## [Directions for this task]
Please copy exactly the lines that run from the start of the entries to the line containing "Whole-slide image, haematoxylin", inclusive.

START Data to examine

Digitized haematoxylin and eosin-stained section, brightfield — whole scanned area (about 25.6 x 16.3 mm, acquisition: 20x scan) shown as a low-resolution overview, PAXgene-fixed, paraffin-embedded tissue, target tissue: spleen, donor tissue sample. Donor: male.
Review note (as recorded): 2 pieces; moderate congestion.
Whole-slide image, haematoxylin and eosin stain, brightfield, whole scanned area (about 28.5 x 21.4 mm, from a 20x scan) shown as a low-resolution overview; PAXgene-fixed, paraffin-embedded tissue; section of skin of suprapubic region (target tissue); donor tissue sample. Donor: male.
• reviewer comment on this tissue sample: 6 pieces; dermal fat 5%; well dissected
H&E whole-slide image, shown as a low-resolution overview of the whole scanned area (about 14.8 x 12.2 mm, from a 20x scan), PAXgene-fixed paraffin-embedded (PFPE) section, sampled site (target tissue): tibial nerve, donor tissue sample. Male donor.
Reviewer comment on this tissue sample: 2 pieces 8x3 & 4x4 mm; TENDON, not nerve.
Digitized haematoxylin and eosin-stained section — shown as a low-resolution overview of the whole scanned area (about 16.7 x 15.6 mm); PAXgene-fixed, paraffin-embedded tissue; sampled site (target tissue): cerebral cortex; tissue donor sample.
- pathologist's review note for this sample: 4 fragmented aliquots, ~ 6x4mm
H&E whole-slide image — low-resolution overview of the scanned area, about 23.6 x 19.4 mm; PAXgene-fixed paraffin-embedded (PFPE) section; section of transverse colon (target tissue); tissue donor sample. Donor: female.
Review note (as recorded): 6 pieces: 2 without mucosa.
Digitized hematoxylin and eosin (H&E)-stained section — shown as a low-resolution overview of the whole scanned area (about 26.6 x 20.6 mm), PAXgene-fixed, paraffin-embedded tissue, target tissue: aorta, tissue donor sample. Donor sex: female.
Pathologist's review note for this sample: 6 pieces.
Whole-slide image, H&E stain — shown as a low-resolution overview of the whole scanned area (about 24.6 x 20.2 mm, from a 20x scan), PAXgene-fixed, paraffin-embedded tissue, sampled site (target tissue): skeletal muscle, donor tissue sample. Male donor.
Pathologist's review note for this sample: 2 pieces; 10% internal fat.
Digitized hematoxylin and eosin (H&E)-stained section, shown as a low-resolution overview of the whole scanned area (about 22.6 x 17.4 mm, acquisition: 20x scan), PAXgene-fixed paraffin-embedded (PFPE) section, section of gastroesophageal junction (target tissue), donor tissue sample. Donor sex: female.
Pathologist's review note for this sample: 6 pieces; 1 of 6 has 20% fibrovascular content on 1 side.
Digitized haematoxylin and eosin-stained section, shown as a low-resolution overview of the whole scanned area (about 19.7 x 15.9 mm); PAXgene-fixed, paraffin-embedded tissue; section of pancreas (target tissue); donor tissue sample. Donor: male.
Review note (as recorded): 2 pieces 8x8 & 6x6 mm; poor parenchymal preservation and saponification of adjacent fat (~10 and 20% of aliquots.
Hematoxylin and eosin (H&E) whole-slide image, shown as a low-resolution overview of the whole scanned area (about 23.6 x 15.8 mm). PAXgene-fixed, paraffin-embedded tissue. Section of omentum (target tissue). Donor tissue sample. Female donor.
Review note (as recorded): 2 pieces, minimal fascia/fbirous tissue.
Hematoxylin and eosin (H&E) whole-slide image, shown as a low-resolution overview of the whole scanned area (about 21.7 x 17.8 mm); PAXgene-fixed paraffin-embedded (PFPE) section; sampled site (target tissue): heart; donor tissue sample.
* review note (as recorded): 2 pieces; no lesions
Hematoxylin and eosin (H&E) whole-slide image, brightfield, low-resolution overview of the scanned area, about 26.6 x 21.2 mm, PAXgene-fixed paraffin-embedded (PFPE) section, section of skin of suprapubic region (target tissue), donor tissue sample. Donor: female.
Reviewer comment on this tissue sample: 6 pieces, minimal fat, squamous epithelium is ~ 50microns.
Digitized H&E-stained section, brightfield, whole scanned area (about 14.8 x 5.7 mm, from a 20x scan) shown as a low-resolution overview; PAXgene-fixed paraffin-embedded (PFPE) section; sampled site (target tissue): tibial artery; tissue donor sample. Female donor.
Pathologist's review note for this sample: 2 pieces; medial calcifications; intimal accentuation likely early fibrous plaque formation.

END Data to examine

## [Response to this task]
Digitized haematoxylin and eosin-stained section, brightfield — whole scanned area (about 25.6 x 16.3 mm, acquisition: 20x scan) shown as a low-resolution overview, PAXgene-fixed, paraffin-embedded tissue, target tissue: spleen, donor tissue sample. Donor: male.
Review note (as recorded): 2 pieces; moderate congestion.
Whole-slide image, haematoxylin and eosin stain, brightfield, whole scanned area (about 28.5 x 21.4 mm, from a 20x scan) shown as a low-resolution overview; PAXgene-fixed, paraffin-embedded tissue; section of skin of suprapubic region (target tissue); donor tissue sample. Donor: male.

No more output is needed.